Supplied entries:
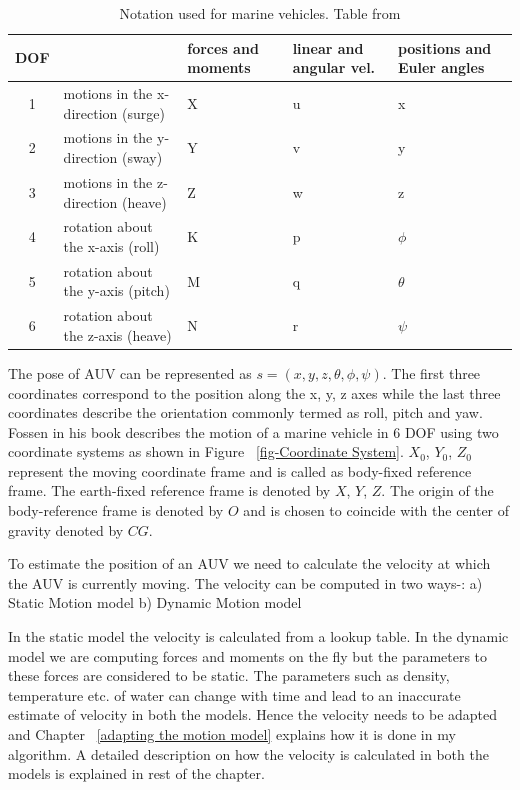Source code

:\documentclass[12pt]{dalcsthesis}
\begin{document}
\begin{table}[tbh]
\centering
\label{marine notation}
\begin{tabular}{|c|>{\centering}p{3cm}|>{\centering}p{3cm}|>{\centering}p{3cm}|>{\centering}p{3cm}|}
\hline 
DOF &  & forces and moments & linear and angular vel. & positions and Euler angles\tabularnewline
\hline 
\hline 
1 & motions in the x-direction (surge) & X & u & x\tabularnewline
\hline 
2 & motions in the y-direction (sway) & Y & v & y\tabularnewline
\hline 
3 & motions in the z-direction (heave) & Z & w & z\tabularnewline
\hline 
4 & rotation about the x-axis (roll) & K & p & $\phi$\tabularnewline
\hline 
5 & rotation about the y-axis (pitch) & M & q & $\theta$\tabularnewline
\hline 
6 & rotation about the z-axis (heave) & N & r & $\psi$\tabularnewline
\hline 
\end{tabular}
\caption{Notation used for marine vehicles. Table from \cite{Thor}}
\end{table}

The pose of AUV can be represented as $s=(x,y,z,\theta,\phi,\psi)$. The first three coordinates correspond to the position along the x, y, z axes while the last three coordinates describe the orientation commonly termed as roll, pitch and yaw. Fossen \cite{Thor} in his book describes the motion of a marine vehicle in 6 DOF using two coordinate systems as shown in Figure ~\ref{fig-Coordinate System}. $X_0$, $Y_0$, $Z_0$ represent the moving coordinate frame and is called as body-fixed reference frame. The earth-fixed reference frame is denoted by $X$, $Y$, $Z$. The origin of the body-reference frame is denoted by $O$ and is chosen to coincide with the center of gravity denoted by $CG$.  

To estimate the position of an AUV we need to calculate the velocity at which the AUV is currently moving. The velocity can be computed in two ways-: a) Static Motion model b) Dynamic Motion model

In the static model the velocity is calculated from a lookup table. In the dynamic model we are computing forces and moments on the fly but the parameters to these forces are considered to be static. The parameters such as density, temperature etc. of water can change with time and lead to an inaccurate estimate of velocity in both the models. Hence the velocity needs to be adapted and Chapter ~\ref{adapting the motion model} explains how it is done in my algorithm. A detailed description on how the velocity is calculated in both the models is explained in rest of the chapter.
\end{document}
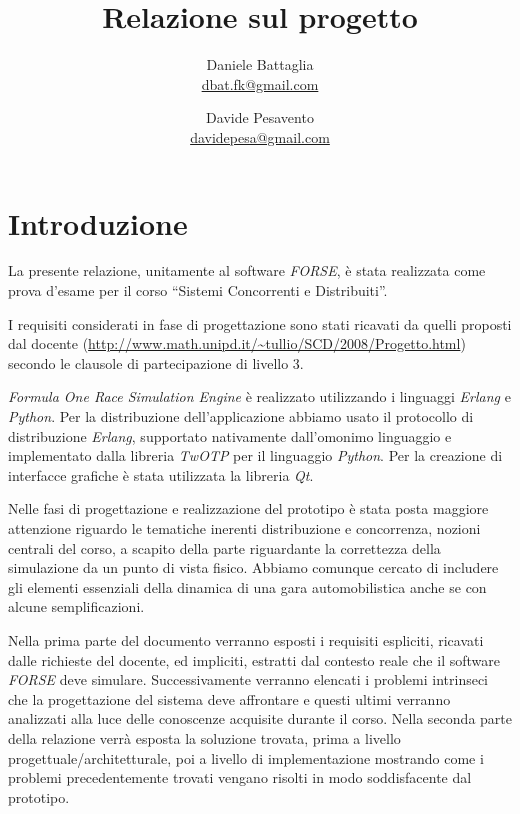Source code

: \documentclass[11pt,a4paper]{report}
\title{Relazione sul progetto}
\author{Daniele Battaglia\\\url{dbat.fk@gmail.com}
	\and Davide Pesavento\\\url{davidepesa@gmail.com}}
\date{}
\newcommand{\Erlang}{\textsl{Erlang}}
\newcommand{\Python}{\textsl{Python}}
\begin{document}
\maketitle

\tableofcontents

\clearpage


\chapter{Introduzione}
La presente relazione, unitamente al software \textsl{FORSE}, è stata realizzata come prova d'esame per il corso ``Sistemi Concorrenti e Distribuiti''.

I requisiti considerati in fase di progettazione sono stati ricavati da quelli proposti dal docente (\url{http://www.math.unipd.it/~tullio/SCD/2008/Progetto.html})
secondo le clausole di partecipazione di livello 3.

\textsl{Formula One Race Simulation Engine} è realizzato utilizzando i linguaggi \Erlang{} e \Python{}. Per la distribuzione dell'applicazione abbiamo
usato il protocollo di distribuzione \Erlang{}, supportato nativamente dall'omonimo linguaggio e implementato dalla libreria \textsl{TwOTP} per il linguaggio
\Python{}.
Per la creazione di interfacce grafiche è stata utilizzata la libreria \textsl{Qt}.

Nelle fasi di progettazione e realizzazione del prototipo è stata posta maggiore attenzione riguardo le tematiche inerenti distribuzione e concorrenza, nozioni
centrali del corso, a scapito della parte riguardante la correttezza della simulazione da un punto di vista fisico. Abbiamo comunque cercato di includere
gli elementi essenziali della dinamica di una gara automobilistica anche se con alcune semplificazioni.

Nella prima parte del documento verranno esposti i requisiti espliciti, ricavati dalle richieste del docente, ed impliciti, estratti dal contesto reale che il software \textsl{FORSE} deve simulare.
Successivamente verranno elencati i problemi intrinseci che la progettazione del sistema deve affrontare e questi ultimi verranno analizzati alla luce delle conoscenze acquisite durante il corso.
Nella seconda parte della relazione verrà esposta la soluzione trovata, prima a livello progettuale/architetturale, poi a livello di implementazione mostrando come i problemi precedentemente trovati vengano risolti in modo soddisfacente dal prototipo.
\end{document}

What needs to be done:
Take every record and copy it word for word, dropping the pictures.

Expected answer:
Source code

:\documentclass[12pt]{dalcsthesis}
\begin{document}
\begin{table}[tbh]
\centering
\label{marine notation}
\begin{tabular}{|c|>{\centering}p{3cm}|>{\centering}p{3cm}|>{\centering}p{3cm}|>{\centering}p{3cm}|}
\hline 
DOF &  & forces and moments & linear and angular vel. & positions and Euler angles\tabularnewline
\hline 
\hline 
1 & motions in the x-direction (surge) & X & u & x\tabularnewline
\hline 
2 & motions in the y-direction (sway) & Y & v & y\tabularnewline
\hline 
3 & motions in the z-direction (heave) & Z & w & z\tabularnewline
\hline 
4 & rotation about the x-axis (roll) & K & p & $\phi$\tabularnewline
\hline 
5 & rotation about the y-axis (pitch) & M & q & $\theta$\tabularnewline
\hline 
6 & rotation about the z-axis (heave) & N & r & $\psi$\tabularnewline
\hline 
\end{tabular}
\caption{Notation used for marine vehicles. Table from \cite{Thor}}
\end{table}

The pose of AUV can be represented as $s=(x,y,z,\theta,\phi,\psi)$. The first three coordinates correspond to the position along the x, y, z axes while the last three coordinates describe the orientation commonly termed as roll, pitch and yaw. Fossen \cite{Thor} in his book describes the motion of a marine vehicle in 6 DOF using two coordinate systems as shown in Figure ~\ref{fig-Coordinate System}. $X_0$, $Y_0$, $Z_0$ represent the moving coordinate frame and is called as body-fixed reference frame. The earth-fixed reference frame is denoted by $X$, $Y$, $Z$. The origin of the body-reference frame is denoted by $O$ and is chosen to coincide with the center of gravity denoted by $CG$.  

To estimate the position of an AUV we need to calculate the velocity at which the AUV is currently moving. The velocity can be computed in two ways-: a) Static Motion model b) Dynamic Motion model

In the static model the velocity is calculated from a lookup table. In the dynamic model we are computing forces and moments on the fly but the parameters to these forces are considered to be static. The parameters such as density, temperature etc. of water can change with time and lead to an inaccurate estimate of velocity in both the models. Hence the velocity needs to be adapted and Chapter ~\ref{adapting the motion model} explains how it is done in my algorithm. A detailed description on how the velocity is calculated in both the models is explained in rest of the chapter.
\end{document}
Source code

: \documentclass[11pt,a4paper]{report}
\title{Relazione sul progetto}
\author{Daniele Battaglia\\\url{dbat.fk@gmail.com}
	\and Davide Pesavento\\\url{davidepesa@gmail.com}}
\date{}
\newcommand{\Erlang}{\textsl{Erlang}}
\newcommand{\Python}{\textsl{Python}}
\begin{document}
\maketitle

\tableofcontents

\clearpage


\chapter{Introduzione}
La presente relazione, unitamente al software \textsl{FORSE}, è stata realizzata come prova d'esame per il corso ``Sistemi Concorrenti e Distribuiti''.

I requisiti considerati in fase di progettazione sono stati ricavati da quelli proposti dal docente (\url{http://www.math.unipd.it/~tullio/SCD/2008/Progetto.html})
secondo le clausole di partecipazione di livello 3.

\textsl{Formula One Race Simulation Engine} è realizzato utilizzando i linguaggi \Erlang{} e \Python{}. Per la distribuzione dell'applicazione abbiamo
usato il protocollo di distribuzione \Erlang{}, supportato nativamente dall'omonimo linguaggio e implementato dalla libreria \textsl{TwOTP} per il linguaggio
\Python{}.
Per la creazione di interfacce grafiche è stata utilizzata la libreria \textsl{Qt}.

Nelle fasi di progettazione e realizzazione del prototipo è stata posta maggiore attenzione riguardo le tematiche inerenti distribuzione e concorrenza, nozioni
centrali del corso, a scapito della parte riguardante la correttezza della simulazione da un punto di vista fisico. Abbiamo comunque cercato di includere
gli elementi essenziali della dinamica di una gara automobilistica anche se con alcune semplificazioni.

Nella prima parte del documento verranno esposti i requisiti espliciti, ricavati dalle richieste del docente, ed impliciti, estratti dal contesto reale che il software \textsl{FORSE} deve simulare.
Successivamente verranno elencati i problemi intrinseci che la progettazione del sistema deve affrontare e questi ultimi verranno analizzati alla luce delle conoscenze acquisite durante il corso.
Nella seconda parte della relazione verrà esposta la soluzione trovata, prima a livello progettuale/architetturale, poi a livello di implementazione mostrando come i problemi precedentemente trovati vengano risolti in modo soddisfacente dal prototipo.
\end{document}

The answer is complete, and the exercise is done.